Problem details:
Rename "scientific name" to "species" everywhere in the material and copy out the lines with every other word unchanged. Leave the pictures out of the copy.

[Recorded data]
>>>
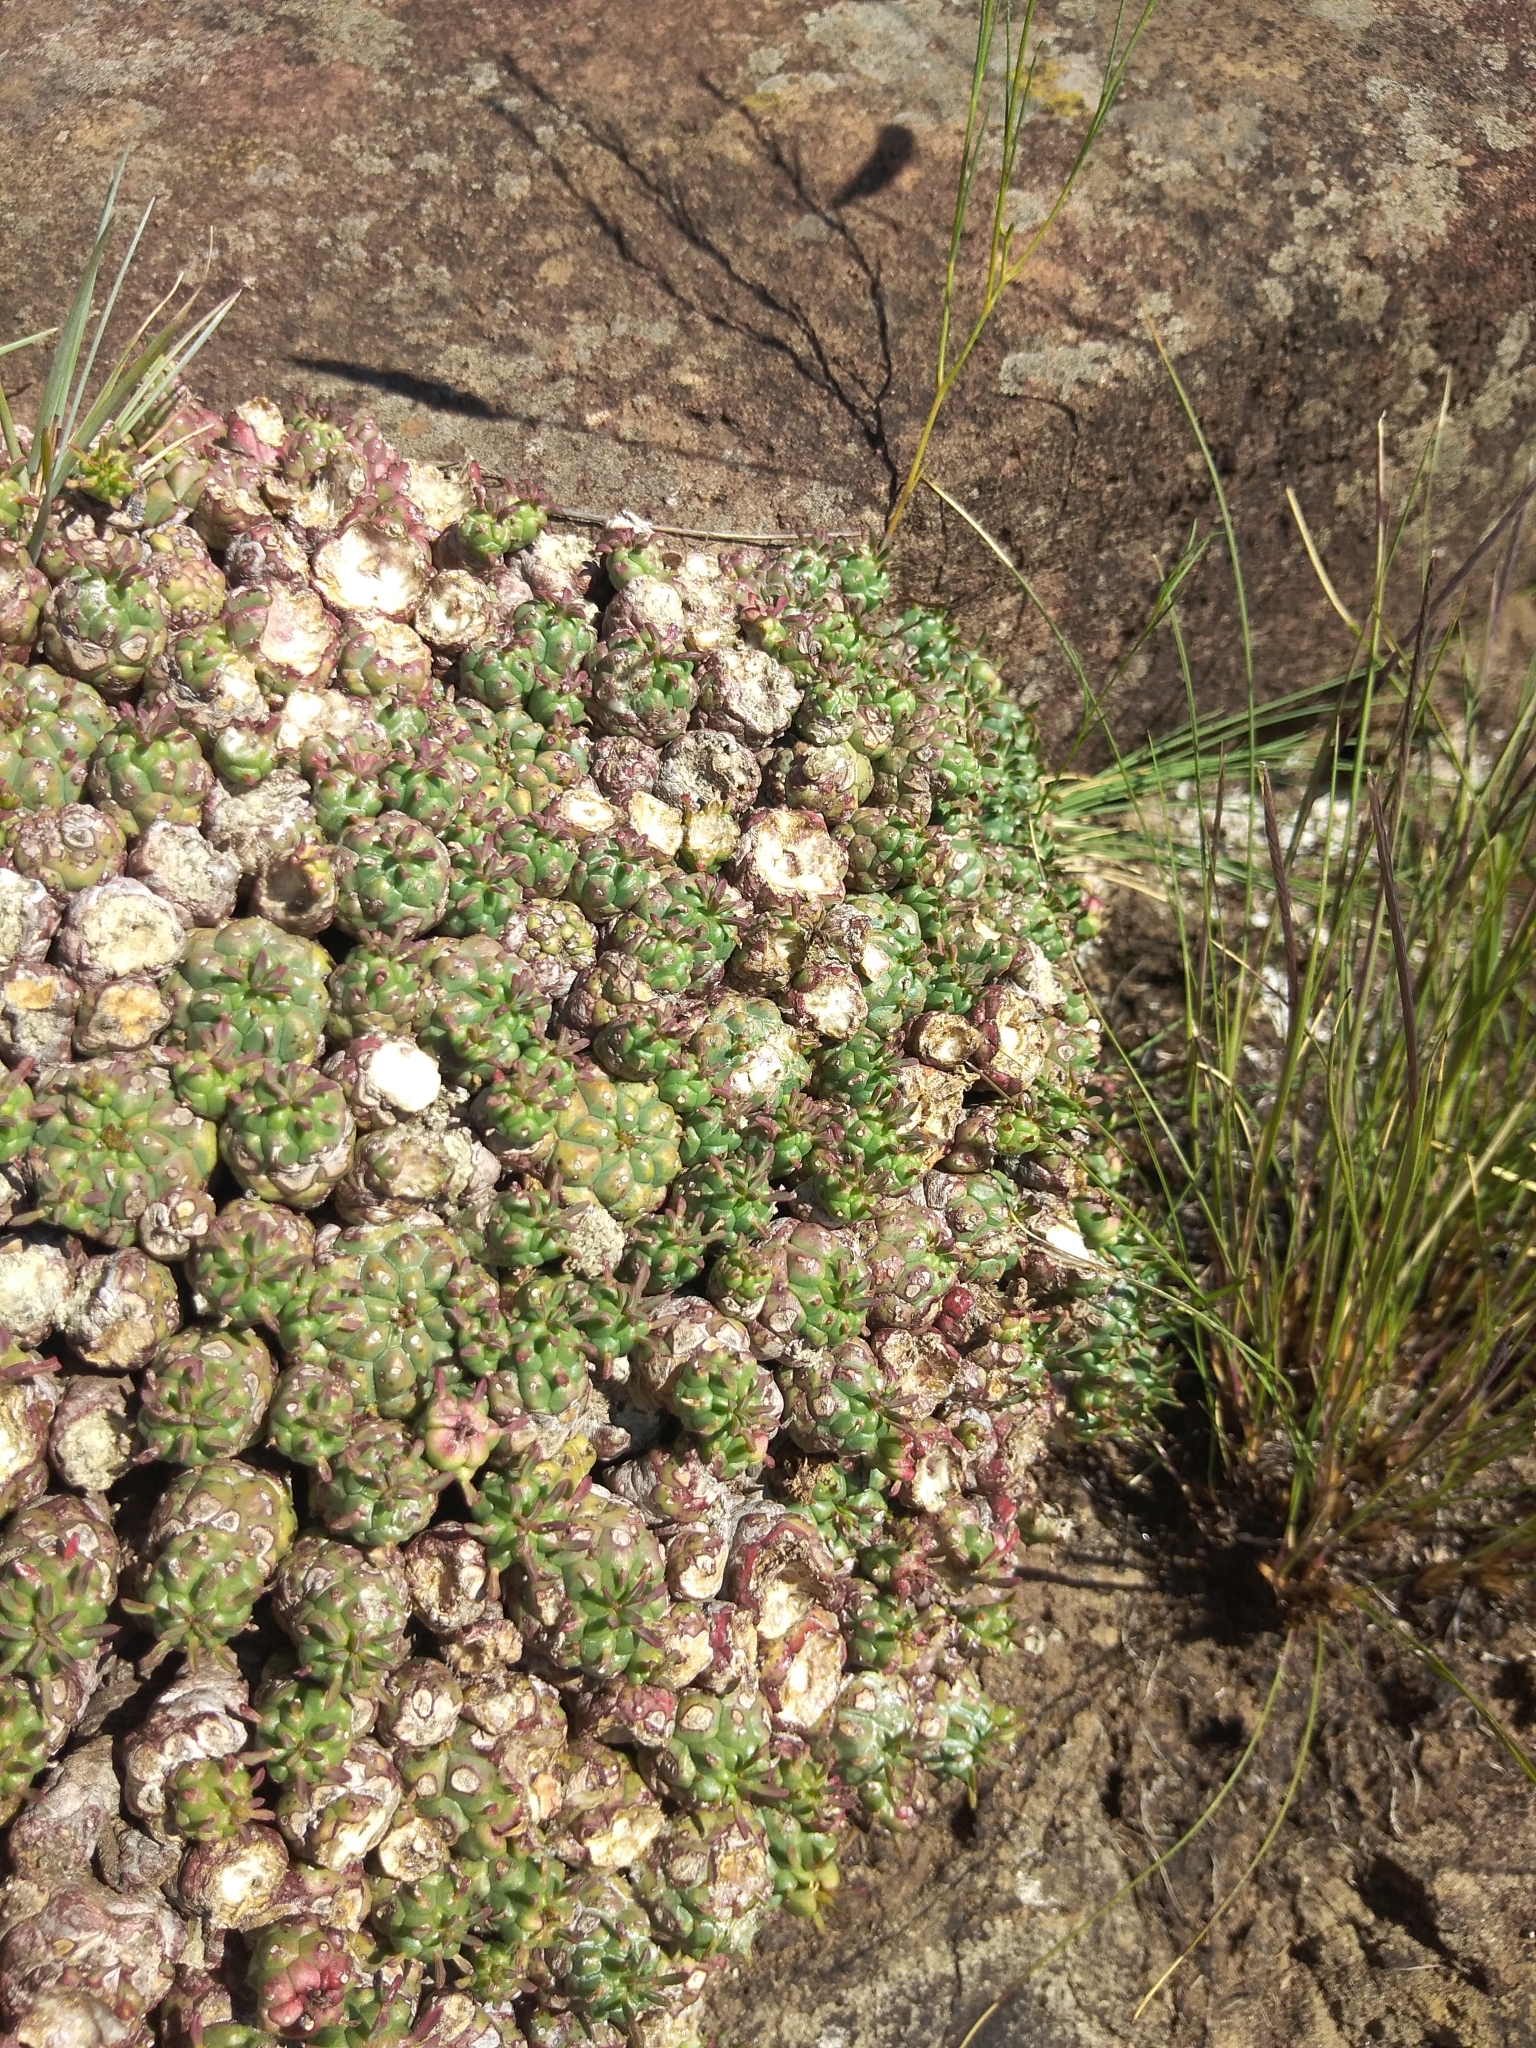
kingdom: Plantae
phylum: Tracheophyta
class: Magnoliopsida
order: Malpighiales
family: Euphorbiaceae
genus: Euphorbia
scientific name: Euphorbia clavarioides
<<<
Output below:
kingdom: Plantae
phylum: Tracheophyta
class: Magnoliopsida
order: Malpighiales
family: Euphorbiaceae
genus: Euphorbia
species: Euphorbia clavarioides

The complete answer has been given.